Chan’s predecessor at the HKMA, Joseph Yam made headlines in recent months by recommending an end to the dollar peg. Yam’s basic argument: The more China eases capital controls, the more Hong Kong’s “small” economy will be subsumed by “huge” waves of mainland money. More exchange-rate flexibility would enable Hong Kong to tame speculators, be they currency traders or property hoarders. The status quo means even less affordable housing and Hong Kong becoming more of an arbitrage vehicle than an economy.

Yam’s views carry great weight because he assists Lam in policymaking as a member of the government’s Executive Council.

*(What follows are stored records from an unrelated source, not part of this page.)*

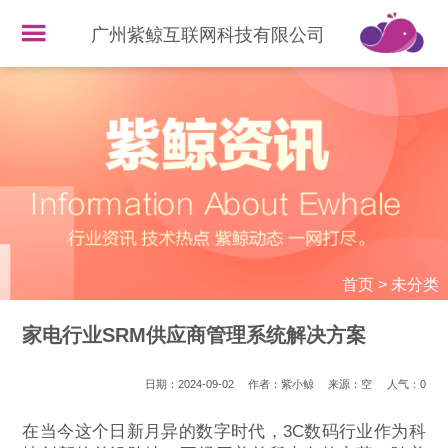
广州紫鲸互联网科技有限公司
首页
>
未分类
家电行业SRM供应商管理系统解决方案
日期：2024-09-02
作者：紫小鲸
来源：空
人气：
0
在当今这个日新月异的数字时代，3C数码行业作为科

His most recent push is for the HKMA to work harder to track increases in U.S. rates to take froth out of property prices. Yam recommends the HKMA sell more so-called exchange-fund bills, a step that would mop up excess liquidity and boost borrowing costs.

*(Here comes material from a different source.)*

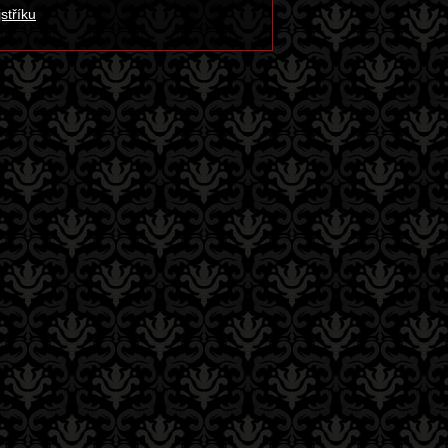
stříku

It is troubling, though, that the HKMA is merely treating symptoms of Hong Kong’s woes. To be fair, Yam did, too, dating back to 1997. He is probably best known as the man who then propped up stocks to the tune of $15 billion to defend the Hong Kong dollar and restore confidence in property markets. The chaos of that period bred timidity in Hong Kong leadership circles. Since then, policymakers reacted to every hiccup in growth by rescuing markets.

That markets-are-everything ideology also reduced the government’s willingness to address the inequality bubble. In February, Hong Kong announced an $18 billion fiscal surplus, an amount double that spent defending the currency. So, Hong Kong surely has the resources to get its Gini coefficient below 0.4, the inequality level regarded as dangerous.

It is best, says Paul Yip, chair of population health at the University of Hong Kong, “to face the problems and respond to them in a timely manner and while we have the money.” That means making more affordable housing a government priority, along with wider social safety nets and more affordable health care and education.

Too bad Hong Kong’s energy and financial firepower are being squandered fighting 20-year-old threats, not working for a brighter economic future.

William Pesek is a Tokyo-based journalist and author of “Japanization: What the world can learn from Japan`s lost decades.” He is a former columnist for Bloomberg and Barron’s.